● EXERCISE TASK: Write out again the part of the records below that runs from their start through the line containing "genus: Harpalyce", including both ends.

● EXERCISE INPUTS:
--- Start ---

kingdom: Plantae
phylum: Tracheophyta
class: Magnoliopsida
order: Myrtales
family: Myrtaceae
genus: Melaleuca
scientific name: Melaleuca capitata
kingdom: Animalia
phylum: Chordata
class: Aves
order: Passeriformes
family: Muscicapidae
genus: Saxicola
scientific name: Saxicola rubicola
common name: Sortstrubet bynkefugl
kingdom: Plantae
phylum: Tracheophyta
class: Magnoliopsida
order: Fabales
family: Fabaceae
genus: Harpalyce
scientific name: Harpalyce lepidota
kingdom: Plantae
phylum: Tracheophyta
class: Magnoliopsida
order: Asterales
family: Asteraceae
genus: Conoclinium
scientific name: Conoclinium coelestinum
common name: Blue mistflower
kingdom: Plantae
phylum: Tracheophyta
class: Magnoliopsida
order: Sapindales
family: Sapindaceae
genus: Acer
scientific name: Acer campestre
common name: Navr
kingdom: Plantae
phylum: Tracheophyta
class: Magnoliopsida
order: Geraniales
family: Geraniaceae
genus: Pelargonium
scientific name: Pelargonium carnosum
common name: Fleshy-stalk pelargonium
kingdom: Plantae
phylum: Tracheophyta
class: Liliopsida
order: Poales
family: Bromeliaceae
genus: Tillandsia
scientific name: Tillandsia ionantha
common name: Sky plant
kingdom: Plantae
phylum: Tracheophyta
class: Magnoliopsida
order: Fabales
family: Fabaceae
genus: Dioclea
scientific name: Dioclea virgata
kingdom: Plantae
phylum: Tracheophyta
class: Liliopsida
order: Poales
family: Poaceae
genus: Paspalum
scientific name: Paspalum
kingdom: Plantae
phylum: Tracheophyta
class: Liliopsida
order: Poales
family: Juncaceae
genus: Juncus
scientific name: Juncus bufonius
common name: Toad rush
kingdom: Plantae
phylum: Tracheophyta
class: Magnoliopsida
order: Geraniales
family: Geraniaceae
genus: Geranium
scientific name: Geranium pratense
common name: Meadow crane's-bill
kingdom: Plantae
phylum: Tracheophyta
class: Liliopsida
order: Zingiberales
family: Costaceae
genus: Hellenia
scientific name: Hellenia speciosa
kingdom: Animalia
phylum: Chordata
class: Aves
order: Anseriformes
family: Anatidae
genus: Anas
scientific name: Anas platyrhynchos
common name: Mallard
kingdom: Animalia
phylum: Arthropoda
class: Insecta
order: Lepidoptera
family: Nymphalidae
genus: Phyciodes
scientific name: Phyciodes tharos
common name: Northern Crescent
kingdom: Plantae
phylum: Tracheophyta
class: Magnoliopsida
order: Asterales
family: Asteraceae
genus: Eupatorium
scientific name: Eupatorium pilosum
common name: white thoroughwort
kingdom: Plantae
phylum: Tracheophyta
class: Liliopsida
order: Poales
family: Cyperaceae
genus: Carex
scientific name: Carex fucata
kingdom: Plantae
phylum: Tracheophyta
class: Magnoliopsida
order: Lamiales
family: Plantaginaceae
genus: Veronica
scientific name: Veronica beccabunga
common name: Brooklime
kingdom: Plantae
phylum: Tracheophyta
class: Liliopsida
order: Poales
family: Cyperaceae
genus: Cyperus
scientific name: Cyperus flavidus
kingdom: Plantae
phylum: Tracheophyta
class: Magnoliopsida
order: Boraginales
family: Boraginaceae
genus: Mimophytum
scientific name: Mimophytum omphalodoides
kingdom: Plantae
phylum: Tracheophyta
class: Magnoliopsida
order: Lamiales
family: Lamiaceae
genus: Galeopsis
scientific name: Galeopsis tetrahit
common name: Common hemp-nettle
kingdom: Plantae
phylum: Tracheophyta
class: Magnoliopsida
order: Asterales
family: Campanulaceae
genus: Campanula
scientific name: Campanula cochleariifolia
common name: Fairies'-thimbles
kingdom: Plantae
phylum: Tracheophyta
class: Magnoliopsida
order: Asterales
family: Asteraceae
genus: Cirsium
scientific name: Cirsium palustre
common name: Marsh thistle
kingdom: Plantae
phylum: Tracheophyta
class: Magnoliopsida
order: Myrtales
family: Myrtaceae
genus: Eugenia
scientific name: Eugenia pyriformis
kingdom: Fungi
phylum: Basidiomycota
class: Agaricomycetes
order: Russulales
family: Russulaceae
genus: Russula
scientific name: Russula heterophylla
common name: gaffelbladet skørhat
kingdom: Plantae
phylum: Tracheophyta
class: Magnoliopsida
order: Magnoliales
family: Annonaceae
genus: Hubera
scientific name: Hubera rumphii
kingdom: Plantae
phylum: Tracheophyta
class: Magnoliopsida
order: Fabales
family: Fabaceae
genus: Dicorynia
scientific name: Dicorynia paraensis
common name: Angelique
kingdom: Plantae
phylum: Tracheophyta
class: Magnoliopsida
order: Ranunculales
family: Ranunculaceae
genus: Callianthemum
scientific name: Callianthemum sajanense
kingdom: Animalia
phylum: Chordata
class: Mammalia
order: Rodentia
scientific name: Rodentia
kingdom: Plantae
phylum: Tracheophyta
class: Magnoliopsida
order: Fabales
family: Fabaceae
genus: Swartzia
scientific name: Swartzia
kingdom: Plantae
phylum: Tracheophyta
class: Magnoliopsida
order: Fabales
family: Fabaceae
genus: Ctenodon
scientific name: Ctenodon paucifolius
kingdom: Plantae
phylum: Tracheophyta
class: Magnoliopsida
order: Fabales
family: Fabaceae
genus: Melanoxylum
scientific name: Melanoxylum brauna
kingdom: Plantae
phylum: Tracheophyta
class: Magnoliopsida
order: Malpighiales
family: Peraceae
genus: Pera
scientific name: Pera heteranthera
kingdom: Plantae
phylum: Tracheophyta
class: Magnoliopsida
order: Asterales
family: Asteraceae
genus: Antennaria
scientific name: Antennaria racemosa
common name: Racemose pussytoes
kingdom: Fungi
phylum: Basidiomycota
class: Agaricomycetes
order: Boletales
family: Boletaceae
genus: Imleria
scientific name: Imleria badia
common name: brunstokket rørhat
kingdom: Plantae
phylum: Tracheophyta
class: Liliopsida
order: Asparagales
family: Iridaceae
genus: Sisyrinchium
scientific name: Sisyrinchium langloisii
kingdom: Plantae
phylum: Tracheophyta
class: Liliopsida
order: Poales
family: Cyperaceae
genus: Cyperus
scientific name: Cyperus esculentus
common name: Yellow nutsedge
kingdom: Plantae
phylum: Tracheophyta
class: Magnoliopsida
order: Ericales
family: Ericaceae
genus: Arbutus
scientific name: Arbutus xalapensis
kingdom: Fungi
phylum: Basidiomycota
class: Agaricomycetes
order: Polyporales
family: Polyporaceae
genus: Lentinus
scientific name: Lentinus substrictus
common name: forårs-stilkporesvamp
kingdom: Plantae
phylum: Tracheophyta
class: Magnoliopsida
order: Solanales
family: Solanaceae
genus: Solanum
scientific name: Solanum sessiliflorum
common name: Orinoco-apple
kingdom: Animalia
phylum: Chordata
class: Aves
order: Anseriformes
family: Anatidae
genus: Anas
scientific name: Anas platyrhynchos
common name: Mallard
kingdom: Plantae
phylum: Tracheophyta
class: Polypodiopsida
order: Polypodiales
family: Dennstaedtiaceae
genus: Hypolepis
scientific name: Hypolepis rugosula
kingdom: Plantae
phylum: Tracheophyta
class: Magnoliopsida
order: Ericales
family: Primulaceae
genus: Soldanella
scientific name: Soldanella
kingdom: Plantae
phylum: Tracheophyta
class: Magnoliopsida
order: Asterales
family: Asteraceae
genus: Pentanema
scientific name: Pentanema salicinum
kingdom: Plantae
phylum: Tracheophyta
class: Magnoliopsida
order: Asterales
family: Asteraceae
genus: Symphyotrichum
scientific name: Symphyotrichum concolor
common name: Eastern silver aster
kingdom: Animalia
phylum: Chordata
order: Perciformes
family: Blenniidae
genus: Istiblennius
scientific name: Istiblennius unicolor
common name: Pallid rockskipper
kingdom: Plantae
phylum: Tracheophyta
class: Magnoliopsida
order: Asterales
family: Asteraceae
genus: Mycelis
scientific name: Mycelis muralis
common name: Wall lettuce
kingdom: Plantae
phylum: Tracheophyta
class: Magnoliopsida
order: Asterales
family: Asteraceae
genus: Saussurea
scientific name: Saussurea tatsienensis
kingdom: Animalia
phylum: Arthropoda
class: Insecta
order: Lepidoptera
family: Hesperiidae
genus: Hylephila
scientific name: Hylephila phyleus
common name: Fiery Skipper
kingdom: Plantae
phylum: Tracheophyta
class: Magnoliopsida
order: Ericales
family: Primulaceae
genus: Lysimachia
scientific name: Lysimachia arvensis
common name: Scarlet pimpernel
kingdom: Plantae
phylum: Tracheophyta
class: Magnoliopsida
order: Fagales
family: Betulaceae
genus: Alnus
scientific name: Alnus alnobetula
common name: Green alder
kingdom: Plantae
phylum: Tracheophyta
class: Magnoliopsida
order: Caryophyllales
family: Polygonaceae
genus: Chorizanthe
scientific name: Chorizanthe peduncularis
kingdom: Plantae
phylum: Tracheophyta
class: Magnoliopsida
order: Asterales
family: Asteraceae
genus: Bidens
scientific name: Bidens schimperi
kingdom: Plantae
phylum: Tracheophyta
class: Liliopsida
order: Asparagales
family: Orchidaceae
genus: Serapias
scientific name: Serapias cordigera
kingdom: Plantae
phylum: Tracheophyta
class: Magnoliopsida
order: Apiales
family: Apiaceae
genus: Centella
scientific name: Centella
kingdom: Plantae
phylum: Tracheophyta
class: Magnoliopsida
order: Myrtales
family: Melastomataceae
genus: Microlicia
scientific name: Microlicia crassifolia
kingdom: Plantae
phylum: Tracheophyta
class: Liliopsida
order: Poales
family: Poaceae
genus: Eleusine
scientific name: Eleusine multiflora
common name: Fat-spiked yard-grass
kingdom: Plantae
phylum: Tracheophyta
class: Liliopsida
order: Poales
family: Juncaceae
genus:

--- End ---

● OUTPUT OF THE TASK:
kingdom: Plantae
phylum: Tracheophyta
class: Magnoliopsida
order: Myrtales
family: Myrtaceae
genus: Melaleuca
scientific name: Melaleuca capitata
kingdom: Animalia
phylum: Chordata
class: Aves
order: Passeriformes
family: Muscicapidae
genus: Saxicola
scientific name: Saxicola rubicola
common name: Sortstrubet bynkefugl
kingdom: Plantae
phylum: Tracheophyta
class: Magnoliopsida
order: Fabales
family: Fabaceae
genus: Harpalyce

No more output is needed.